## CONSIGNE A
D'après le témoignage, à partir de quelle heure les juifs n'avaient-ils plus le droit de sortir à Paris ?

## EXTRAIT DU DOCUMENT
━━━

Le 13 juin 1940, je quitte Paris pour le Sud. Arrivé au bord de la Loire, au bout de deux, trois jours, que vois-je ? Les Français d’un côté du fleuve, les Allemands de l’autre. Je suis descendu au bord de la Loire car ça tirait de tous les côtés. J’étais couché et sept balles sont passées entre mon bras et mon corps ! Je n’ai pas pensé à ma mère. Je me suis juste dit : « Si jamais je sors de là, c’est qu’il y a un bon dieu ! ». C’est le seul moment où je suis devenu croyant ! Mais ça n’a pas duré.

Les Allemands nous ont récupérés au bout d’une dizaine de jours, nous ont donné nos chocolats français et nous sommes repartis à la maison. Ma mère était restée à Paris où je l’ai retrouvée. Mon frère, lui, était mobilisé – il s’était engagé comme volontaire en 39 et n’était donc pas là – et mon père était mort en décembre 1939.

Nous étions entièrement anti-Allemands ! En se promenant sur les boulevards, si on voyait un groupe d’Allemand au loin, on gueulait « Fritz ! » pour qu’ils entendent. C’était pour les emmerder. Ils se retournaient et nous partions contents. C’était un peu la bravade… mais ils étaient globalement corrects. En juin 40, on pensait qu’ils allaient tuer tout le monde alors qu’ils étaient corrects.

Les restrictions

L’occupation était synonyme de restrictions. Avant d’avoir les cartes, chaque membre de la famille allait faire la queue dans un magasin différent. J’avais droit à des cigarettes à ce moment-là mais ne fumant pas, je les échangeais contre des chocolats. Tout était pratiquement rationné.

Les premières lois racistes n’ont pas été créées par les Allemands mais par les vichystes en octobre 1940. Les Allemands ne s’occupaient pas de ça. La première chose à faire était de faire tamponner sa carte d’identité au commissariat de police. Comme les juifs étaient très attachés à la loi, on s’est fait tamponner la carte. En 1939, juste avant la guerre, j’avais perdu ma carte d’identité. Je l’avais déclarée aux objets perdus et je m’en étais fait faire une autre. Après avoir fait tamponner ma carte d’identité, j’ai reçu un avis comme quoi on avait retrouvé mon ancienne carte d’identité. Je suis donc allé la chercher, ce qui fait que je disposais d’une carte d’identité sans tampon. Je pouvais ainsi sortir le soir… car à partir de huit heures du soir, les juifs n’avaient, en effet, plus le droit de sortir à Paris.

━━━

## LIGNES À TRAITER
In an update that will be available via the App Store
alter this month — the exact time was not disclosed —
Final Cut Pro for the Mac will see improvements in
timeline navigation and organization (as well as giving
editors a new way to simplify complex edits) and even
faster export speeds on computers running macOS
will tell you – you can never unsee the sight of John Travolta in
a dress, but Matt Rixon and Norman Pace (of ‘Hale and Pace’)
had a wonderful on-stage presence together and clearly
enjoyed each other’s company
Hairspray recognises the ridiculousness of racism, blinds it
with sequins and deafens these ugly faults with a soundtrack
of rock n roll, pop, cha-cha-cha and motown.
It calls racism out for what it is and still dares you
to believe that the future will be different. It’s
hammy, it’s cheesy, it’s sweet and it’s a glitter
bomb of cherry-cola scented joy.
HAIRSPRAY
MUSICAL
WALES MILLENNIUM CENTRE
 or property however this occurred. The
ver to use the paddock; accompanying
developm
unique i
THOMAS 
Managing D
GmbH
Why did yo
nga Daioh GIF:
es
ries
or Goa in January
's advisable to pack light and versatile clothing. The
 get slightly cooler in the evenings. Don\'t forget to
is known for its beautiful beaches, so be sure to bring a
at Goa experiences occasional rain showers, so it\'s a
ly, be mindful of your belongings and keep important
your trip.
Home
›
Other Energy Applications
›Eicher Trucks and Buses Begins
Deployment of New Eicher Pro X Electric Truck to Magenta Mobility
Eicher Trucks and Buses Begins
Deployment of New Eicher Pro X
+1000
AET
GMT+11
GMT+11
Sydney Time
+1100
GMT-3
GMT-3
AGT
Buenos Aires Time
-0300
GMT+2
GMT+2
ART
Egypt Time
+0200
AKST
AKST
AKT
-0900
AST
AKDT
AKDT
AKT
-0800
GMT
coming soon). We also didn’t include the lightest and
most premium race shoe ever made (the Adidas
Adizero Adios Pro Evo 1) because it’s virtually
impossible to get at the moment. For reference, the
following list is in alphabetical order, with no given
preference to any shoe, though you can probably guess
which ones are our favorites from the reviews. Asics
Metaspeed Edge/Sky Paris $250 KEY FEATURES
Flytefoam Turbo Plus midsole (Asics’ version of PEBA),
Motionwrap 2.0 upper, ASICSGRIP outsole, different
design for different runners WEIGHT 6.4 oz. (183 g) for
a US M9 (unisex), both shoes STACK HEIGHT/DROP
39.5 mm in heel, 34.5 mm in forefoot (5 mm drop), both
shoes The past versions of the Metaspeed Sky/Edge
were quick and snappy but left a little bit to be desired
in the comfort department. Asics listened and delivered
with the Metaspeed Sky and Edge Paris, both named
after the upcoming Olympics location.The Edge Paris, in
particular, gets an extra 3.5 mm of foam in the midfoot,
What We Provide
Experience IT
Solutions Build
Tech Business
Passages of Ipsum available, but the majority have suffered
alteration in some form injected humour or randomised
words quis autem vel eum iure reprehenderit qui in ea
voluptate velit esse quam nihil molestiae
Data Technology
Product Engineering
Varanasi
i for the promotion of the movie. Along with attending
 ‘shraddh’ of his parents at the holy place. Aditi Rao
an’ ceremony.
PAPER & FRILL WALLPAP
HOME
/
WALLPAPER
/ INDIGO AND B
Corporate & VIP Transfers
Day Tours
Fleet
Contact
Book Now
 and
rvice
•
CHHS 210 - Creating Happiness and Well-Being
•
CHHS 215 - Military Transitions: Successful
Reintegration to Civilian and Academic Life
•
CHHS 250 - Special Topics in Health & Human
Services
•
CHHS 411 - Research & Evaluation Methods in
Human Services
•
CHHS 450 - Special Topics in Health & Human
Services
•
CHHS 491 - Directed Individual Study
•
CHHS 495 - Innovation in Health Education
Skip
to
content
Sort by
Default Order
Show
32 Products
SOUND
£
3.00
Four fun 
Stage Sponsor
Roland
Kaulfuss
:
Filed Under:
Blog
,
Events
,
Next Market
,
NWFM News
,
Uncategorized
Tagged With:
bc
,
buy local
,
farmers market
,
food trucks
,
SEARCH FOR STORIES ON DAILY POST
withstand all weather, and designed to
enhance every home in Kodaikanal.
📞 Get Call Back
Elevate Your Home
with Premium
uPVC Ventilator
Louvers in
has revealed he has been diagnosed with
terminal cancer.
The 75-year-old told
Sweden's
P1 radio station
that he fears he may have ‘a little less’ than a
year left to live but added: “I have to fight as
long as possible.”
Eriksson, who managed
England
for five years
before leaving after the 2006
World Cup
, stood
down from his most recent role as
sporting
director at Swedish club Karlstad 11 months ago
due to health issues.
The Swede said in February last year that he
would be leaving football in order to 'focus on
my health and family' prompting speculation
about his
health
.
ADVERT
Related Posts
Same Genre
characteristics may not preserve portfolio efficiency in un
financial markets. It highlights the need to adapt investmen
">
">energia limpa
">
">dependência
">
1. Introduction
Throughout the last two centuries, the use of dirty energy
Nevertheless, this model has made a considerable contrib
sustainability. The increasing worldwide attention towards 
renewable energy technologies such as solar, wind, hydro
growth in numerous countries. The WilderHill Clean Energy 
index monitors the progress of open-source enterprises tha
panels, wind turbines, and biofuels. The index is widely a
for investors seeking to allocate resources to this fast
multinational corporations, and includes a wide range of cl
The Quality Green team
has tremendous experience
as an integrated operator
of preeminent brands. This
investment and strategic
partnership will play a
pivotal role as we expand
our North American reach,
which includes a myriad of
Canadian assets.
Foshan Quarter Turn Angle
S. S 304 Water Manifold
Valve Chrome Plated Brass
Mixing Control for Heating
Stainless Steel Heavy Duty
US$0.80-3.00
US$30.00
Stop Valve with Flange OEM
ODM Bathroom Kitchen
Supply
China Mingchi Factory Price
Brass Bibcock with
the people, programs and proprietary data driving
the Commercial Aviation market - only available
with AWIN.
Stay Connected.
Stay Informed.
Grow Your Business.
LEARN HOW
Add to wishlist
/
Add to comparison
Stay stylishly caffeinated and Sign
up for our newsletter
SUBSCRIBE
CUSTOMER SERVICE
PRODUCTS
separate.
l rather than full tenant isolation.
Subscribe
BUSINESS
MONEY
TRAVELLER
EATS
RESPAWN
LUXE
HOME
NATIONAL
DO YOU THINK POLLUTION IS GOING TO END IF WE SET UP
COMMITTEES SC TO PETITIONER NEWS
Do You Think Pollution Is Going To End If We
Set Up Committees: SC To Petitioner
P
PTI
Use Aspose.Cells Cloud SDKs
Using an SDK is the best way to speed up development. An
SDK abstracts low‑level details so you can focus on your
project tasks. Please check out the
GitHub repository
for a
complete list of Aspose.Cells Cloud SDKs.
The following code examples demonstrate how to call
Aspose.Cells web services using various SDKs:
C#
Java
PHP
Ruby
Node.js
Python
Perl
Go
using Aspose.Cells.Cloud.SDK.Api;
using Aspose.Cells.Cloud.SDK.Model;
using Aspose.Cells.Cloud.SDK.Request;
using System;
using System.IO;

━━━

## CONSIGNE B
Dans les lignes à traiter, remplacez « dress » par « costume » en partant de la première ligne et en finissant par celle qui contient « Hairspray recognises the », incluse. Recopiez uniquement ces lignes, sans aucune autre modification.

## RÉSULTAT DE L'EXERCICE A
À partir de huit heures du soir.

## RÉSULTAT DE L'EXERCICE B
In an update that will be available via the App Store
alter this month — the exact time was not disclosed —
Final Cut Pro for the Mac will see improvements in
timeline navigation and organization (as well as giving
editors a new way to simplify complex edits) and even
faster export speeds on computers running macOS
will tell you – you can never unsee the sight of John Travolta in
a costume, but Matt Rixon and Norman Pace (of ‘Hale and Pace’)
had a wonderful on-stage presence together and clearly
enjoyed each other’s company
Hairspray recognises the ridiculousness of racism, blinds it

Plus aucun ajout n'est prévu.